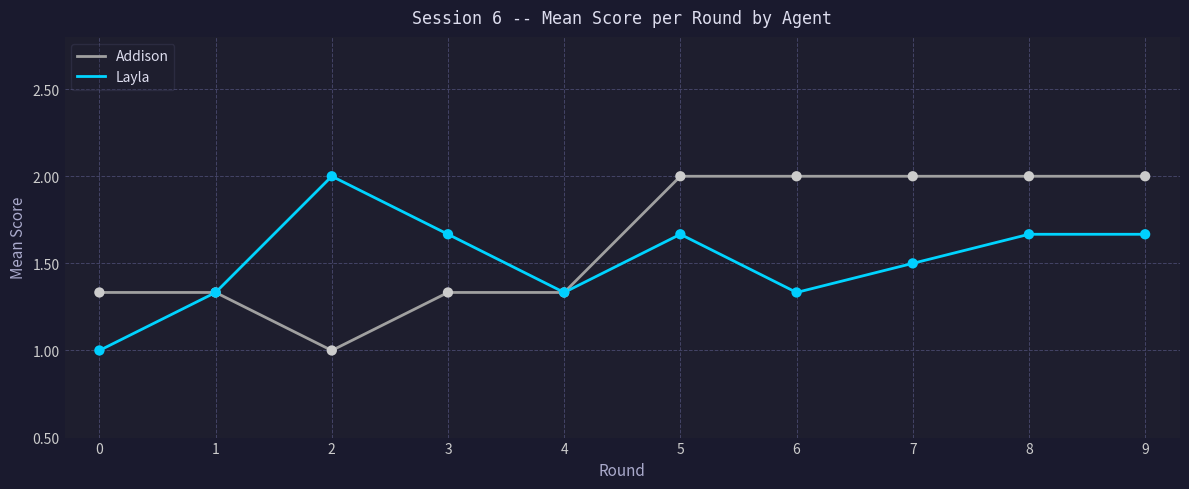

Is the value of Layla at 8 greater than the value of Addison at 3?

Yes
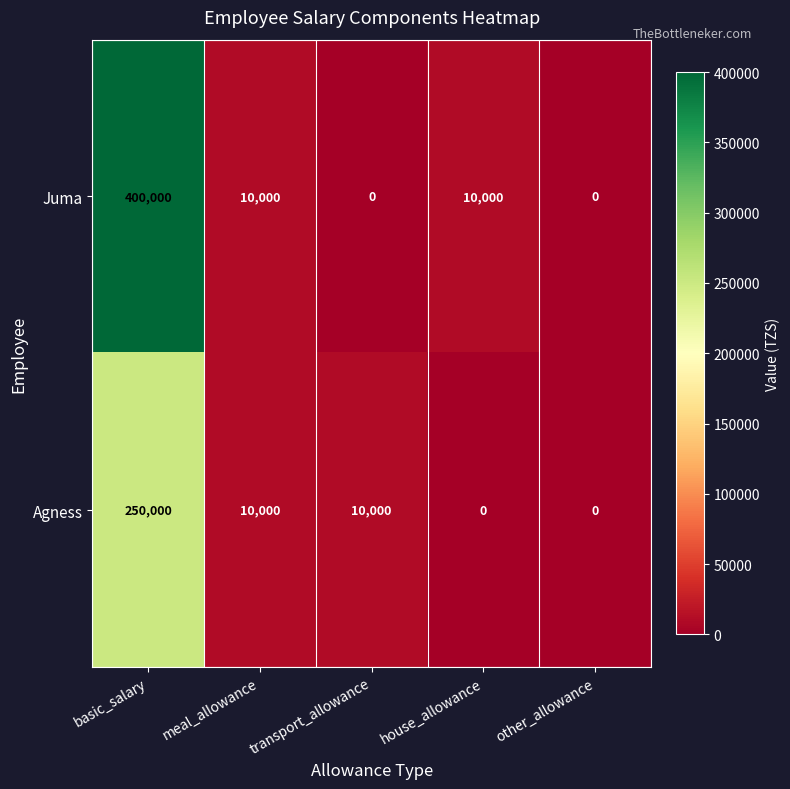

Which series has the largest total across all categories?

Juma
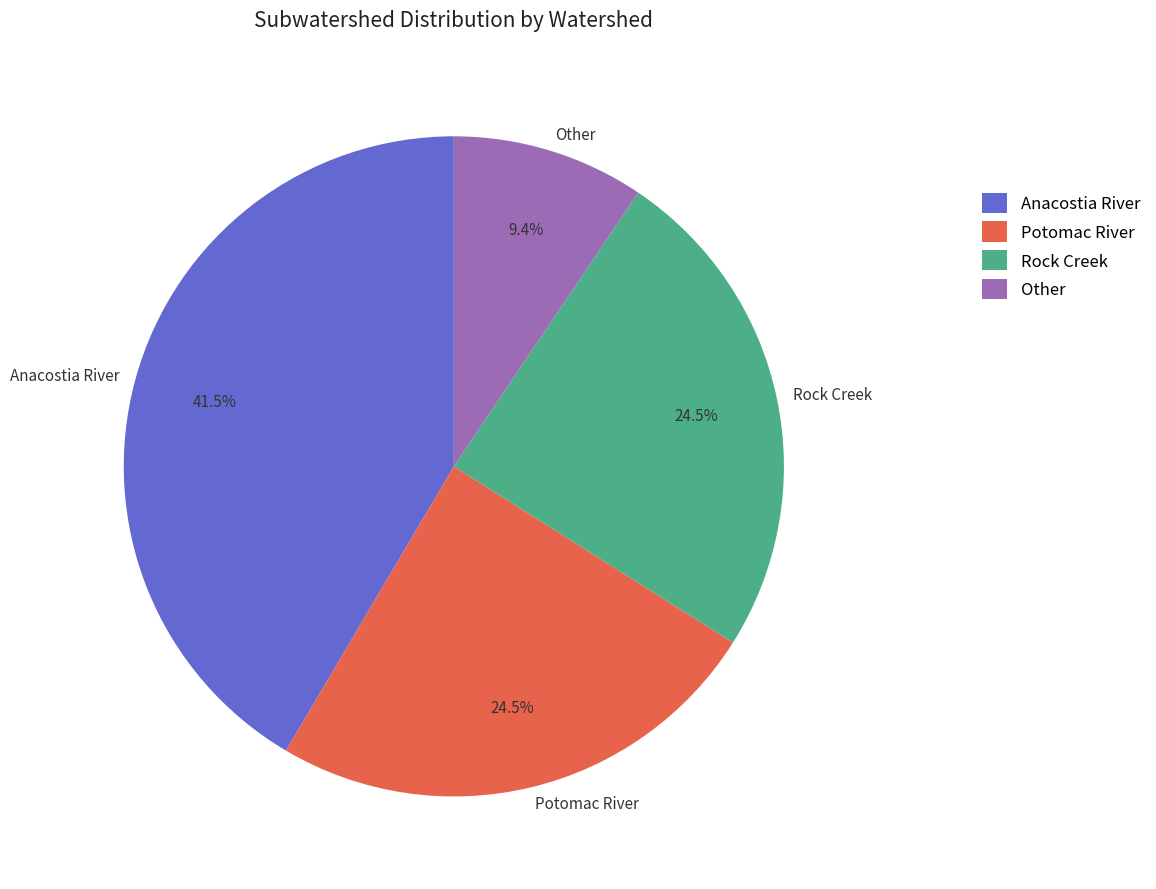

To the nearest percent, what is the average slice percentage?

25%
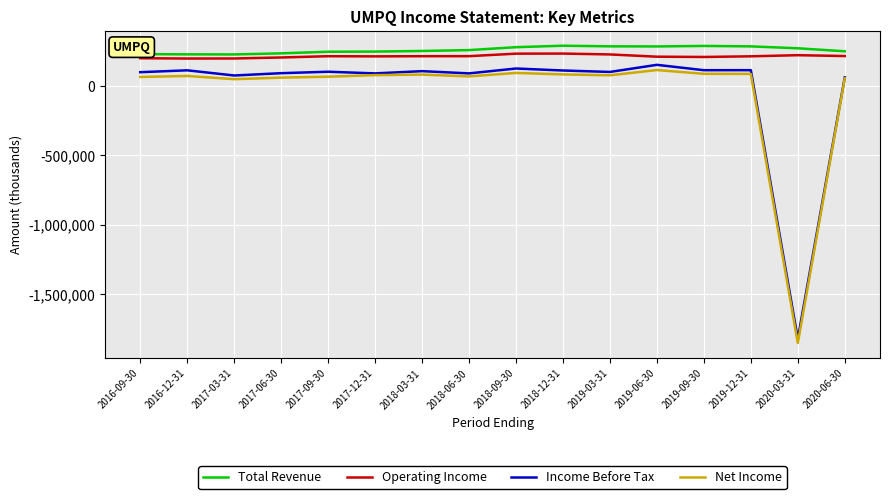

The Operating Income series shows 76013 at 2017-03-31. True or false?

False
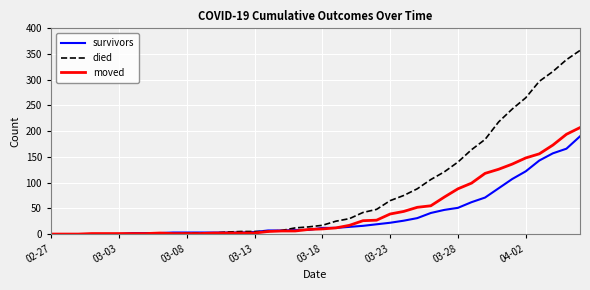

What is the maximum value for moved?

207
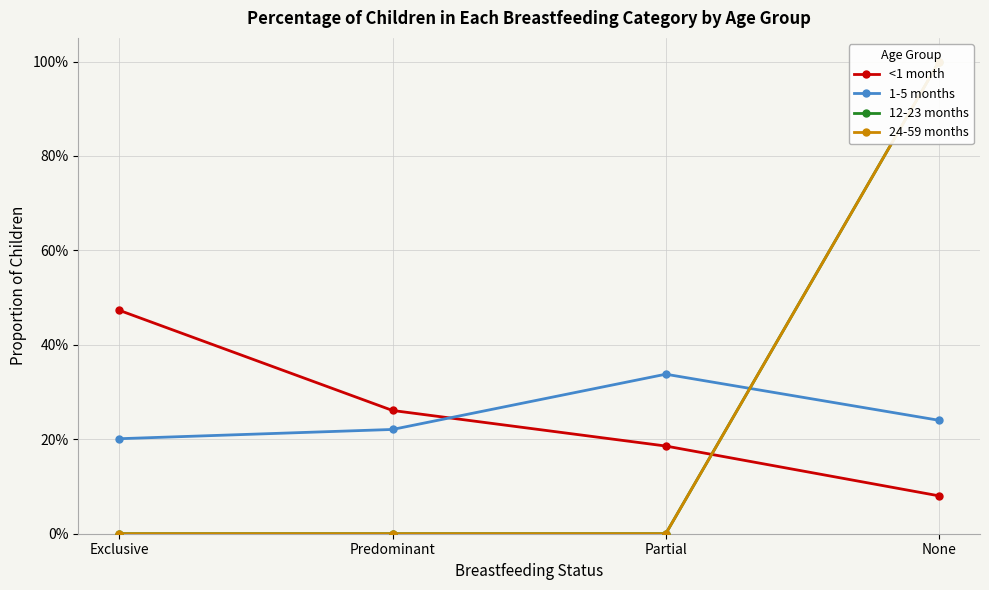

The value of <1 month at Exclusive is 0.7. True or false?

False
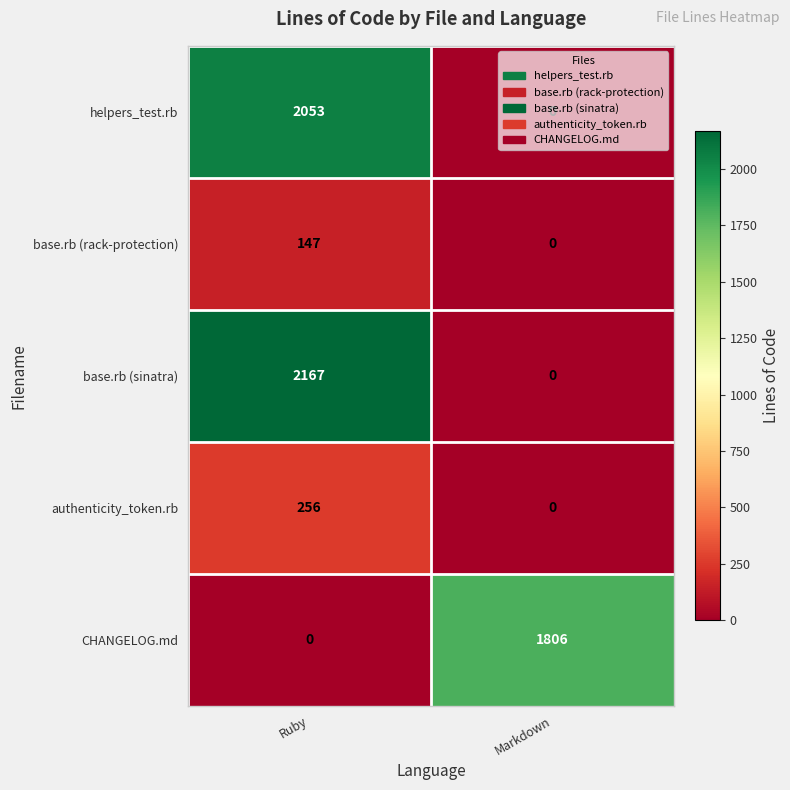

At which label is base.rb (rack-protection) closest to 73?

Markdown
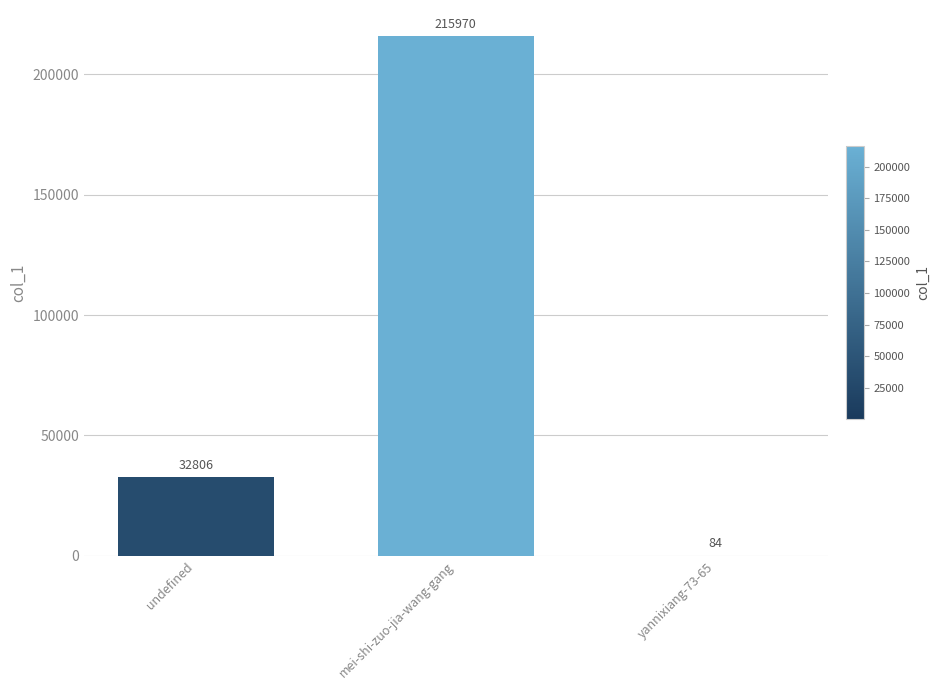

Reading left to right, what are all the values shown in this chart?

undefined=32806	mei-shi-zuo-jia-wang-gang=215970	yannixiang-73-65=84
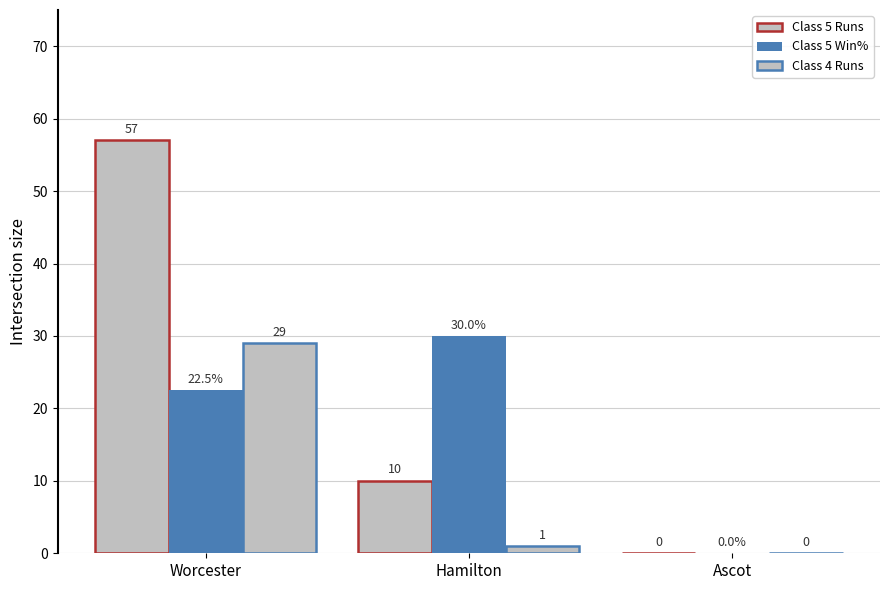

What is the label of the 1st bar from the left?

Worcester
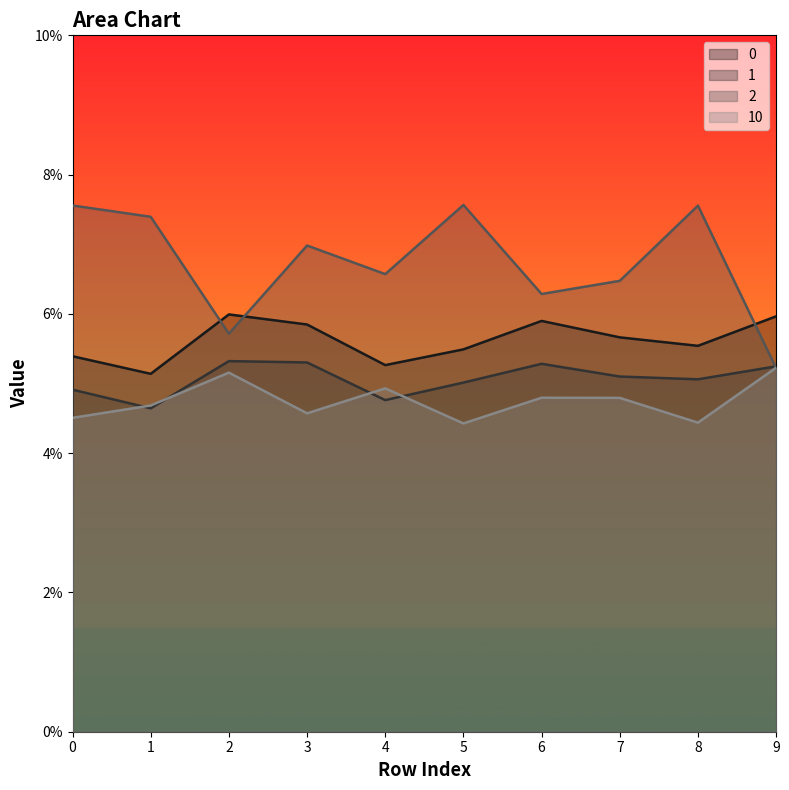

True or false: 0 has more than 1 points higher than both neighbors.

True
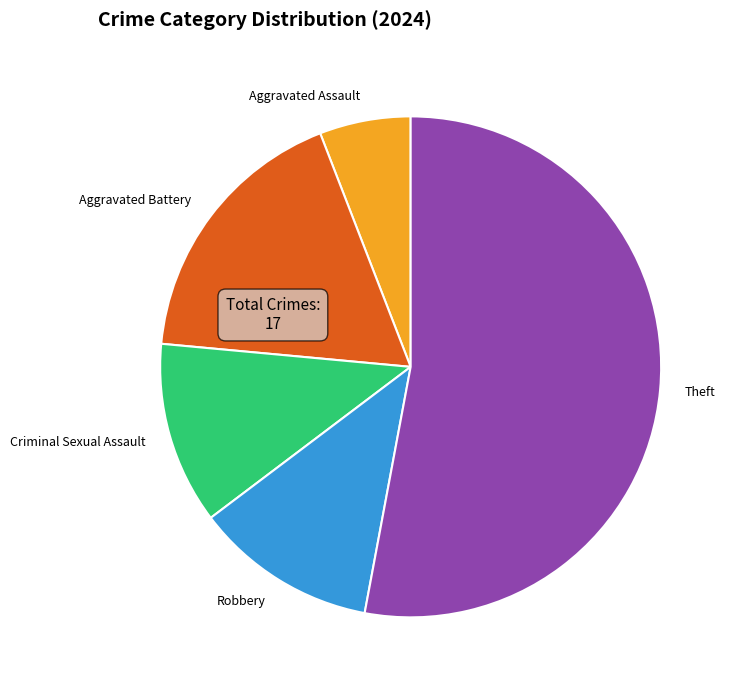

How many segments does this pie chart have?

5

■ ■ ■ ■ ■ ■ ■

> [TASK STATEMENT] Repeat the material word for word, starting at the line that has "What is the label" and running through its last line. Leave the pictures out of your answer.

> [ANSWER SECTION]
What is the label of the 1st bar from the left?

Worcester

True or false: 0 has more than 1 points higher than both neighbors.

True

How many segments does this pie chart have?

5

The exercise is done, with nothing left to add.